__PASSAGE SHOWN__:
====

Mastering Kjeldahl: Nitrogen Determination in Feed Products

080_Nitrogen_Determination_in_Feed_Products.tiff

The detectives are feeling pleased about their work producing a document for their clients on improving sustainability in the lab. As Cornlumbo celebrates by diving headfirst into a tub of Lickety Splits finest ice cream, Miss Mapple ponders the sustainability of Cornlumbo. “Have you heard of the term ‘treatwise’ Cornlumbo?” asks Miss Mapple. “Treatwise? Is that a method to determine which order to eat sweets to avoid indigestion?” asks Cornlumbo. “No! It’s an initiative from confectionary makers to help families have a balanced approach to treats,” explains Miss Mapple. “Oh, well, my approach to treats is always balanced; I eat them all equally!” declares Cornlumbo as Miss Mapple puts her head in her hands in despair. “For all the work we do helping clients determine the nutritional composition of their products, you’d think you may actually look at labels once in a while and try to balance your diet,” says Eggcule Poirot.

====

__SUPPLIED RECORDS__:
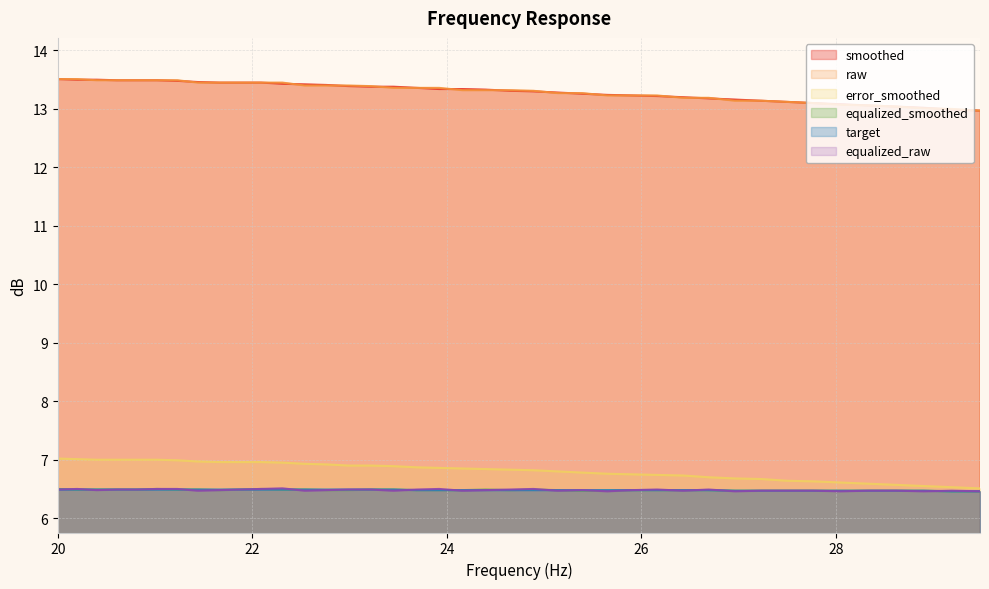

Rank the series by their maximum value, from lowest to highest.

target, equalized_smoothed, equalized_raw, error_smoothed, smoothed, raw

====

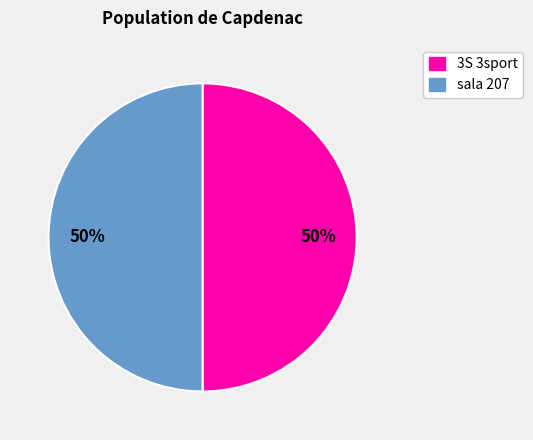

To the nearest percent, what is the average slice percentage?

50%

====

__REQUIRED ACTION A__: In the Kjeldahl passage, rewrite the paragraph beginning "The detectives are feeling pleased" as a short bulleted list that keeps its main facts.
__REQUIRED ACTION B__: What does Miss Mapple say "treatwise" is, according to the Kjeldahl passage?
__REQUIRED ACTION C__: Continue the Kjeldahl passage from the point where it stops.

__EXPECTED ANSWER A__:
- The detectives are pleased with a document they produced for their clients on improving sustainability in the lab.
- Cornlumbo celebrates by diving headfirst into a tub of Lickety Splits' finest ice cream, while Miss Mapple ponders the sustainability of Cornlumbo.
- Miss Mapple asks whether Cornlumbo has heard of "treatwise." Cornlumbo guesses it is a method for deciding which order to eat sweets in to avoid indigestion.
- Miss Mapple explains that it is an initiative from confectionary makers to help families take a balanced approach to treats.
- Cornlumbo replies that the approach is already balanced because all treats get eaten equally, and Miss Mapple puts her head in her hands in despair.
- Eggcule Poirot remarks that, given all their work helping clients determine the nutritional composition of products, Cornlumbo might look at labels occasionally and try to balance that diet.

__EXPECTED ANSWER B__: An initiative from confectionary makers to help families have a balanced approach to treats.

__EXPECTED ANSWER C__:
“Cornlumbo is a fully grown adult, or perhaps overgrown… either way, he is able to decide for himself what he puts in his body. But can you tell me detectives, who doesn’t have the same choice and cannot make use of the nutritional labels Eggcule speaks of?” asks Shallot Holmes. The detectives look a little confused, thinking perhaps Holmes is talking in riddles. After a short while, Holmes puts the detectives out of their misery. “Animals,” says Holmes before explaining the details of their latest case.

What is the role of food and feed regulatory bodies?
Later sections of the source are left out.